◆ **EXERCISE**: Extract every line from each of the items below and reproduce it character for character, with no changes.

(Saved data entries)
== == ==
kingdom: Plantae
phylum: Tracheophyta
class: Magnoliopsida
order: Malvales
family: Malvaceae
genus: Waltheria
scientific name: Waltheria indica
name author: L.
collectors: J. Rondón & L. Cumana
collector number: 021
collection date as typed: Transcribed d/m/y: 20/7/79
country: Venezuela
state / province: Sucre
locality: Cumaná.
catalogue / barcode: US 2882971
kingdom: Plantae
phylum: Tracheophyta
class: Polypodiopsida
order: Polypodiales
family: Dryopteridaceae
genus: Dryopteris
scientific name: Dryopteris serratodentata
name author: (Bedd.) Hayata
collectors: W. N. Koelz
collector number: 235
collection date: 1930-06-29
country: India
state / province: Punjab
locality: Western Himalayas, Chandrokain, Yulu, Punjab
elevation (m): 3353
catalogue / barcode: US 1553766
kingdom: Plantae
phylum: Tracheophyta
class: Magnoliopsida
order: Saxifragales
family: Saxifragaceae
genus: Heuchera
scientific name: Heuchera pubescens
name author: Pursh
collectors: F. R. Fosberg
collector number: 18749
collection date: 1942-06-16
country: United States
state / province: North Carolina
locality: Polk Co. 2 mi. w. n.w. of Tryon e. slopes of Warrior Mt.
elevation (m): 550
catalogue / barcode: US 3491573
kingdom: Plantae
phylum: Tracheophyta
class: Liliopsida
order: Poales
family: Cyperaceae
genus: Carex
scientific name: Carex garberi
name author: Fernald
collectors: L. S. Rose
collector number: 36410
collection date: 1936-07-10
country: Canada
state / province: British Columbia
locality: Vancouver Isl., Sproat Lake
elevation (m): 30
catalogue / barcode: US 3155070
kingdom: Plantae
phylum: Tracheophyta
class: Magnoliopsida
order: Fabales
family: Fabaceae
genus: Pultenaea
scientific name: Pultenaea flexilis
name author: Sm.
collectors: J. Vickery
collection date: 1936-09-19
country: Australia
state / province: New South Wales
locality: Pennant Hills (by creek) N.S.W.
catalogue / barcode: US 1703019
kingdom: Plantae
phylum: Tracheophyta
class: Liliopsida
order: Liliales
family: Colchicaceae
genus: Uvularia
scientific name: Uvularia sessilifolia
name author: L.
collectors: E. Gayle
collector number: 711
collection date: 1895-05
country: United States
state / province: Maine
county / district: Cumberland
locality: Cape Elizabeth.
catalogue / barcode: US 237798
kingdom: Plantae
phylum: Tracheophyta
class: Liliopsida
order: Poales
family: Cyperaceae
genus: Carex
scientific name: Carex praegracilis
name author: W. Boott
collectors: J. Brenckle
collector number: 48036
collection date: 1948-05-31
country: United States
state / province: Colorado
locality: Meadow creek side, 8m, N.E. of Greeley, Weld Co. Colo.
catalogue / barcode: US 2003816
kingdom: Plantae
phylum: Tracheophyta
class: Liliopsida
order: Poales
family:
== == ==
◆ **RESULT FOR THIS EXERCISE**:
kingdom: Plantae
phylum: Tracheophyta
class: Magnoliopsida
order: Malvales
family: Malvaceae
genus: Waltheria
scientific name: Waltheria indica
name author: L.
collectors: J. Rondón & L. Cumana
collector number: 021
collection date as typed: Transcribed d/m/y: 20/7/79
country: Venezuela
state / province: Sucre
locality: Cumaná.
catalogue / barcode: US 2882971
kingdom: Plantae
phylum: Tracheophyta
class: Polypodiopsida
order: Polypodiales
family: Dryopteridaceae
genus: Dryopteris
scientific name: Dryopteris serratodentata
name author: (Bedd.) Hayata
collectors: W. N. Koelz
collector number: 235
collection date: 1930-06-29
country: India
state / province: Punjab
locality: Western Himalayas, Chandrokain, Yulu, Punjab
elevation (m): 3353
catalogue / barcode: US 1553766
kingdom: Plantae
phylum: Tracheophyta
class: Magnoliopsida
order: Saxifragales
family: Saxifragaceae
genus: Heuchera
scientific name: Heuchera pubescens
name author: Pursh
collectors: F. R. Fosberg
collector number: 18749
collection date: 1942-06-16
country: United States
state / province: North Carolina
locality: Polk Co. 2 mi. w. n.w. of Tryon e. slopes of Warrior Mt.
elevation (m): 550
catalogue / barcode: US 3491573
kingdom: Plantae
phylum: Tracheophyta
class: Liliopsida
order: Poales
family: Cyperaceae
genus: Carex
scientific name: Carex garberi
name author: Fernald
collectors: L. S. Rose
collector number: 36410
collection date: 1936-07-10
country: Canada
state / province: British Columbia
locality: Vancouver Isl., Sproat Lake
elevation (m): 30
catalogue / barcode: US 3155070
kingdom: Plantae
phylum: Tracheophyta
class: Magnoliopsida
order: Fabales
family: Fabaceae
genus: Pultenaea
scientific name: Pultenaea flexilis
name author: Sm.
collectors: J. Vickery
collection date: 1936-09-19
country: Australia
state / province: New South Wales
locality: Pennant Hills (by creek) N.S.W.
catalogue / barcode: US 1703019
kingdom: Plantae
phylum: Tracheophyta
class: Liliopsida
order: Liliales
family: Colchicaceae
genus: Uvularia
scientific name: Uvularia sessilifolia
name author: L.
collectors: E. Gayle
collector number: 711
collection date: 1895-05
country: United States
state / province: Maine
county / district: Cumberland
locality: Cape Elizabeth.
catalogue / barcode: US 237798
kingdom: Plantae
phylum: Tracheophyta
class: Liliopsida
order: Poales
family: Cyperaceae
genus: Carex
scientific name: Carex praegracilis
name author: W. Boott
collectors: J. Brenckle
collector number: 48036
collection date: 1948-05-31
country: United States
state / province: Colorado
locality: Meadow creek side, 8m, N.E. of Greeley, Weld Co. Colo.
catalogue / barcode: US 2003816
kingdom: Plantae
phylum: Tracheophyta
class: Liliopsida
order: Poales
family:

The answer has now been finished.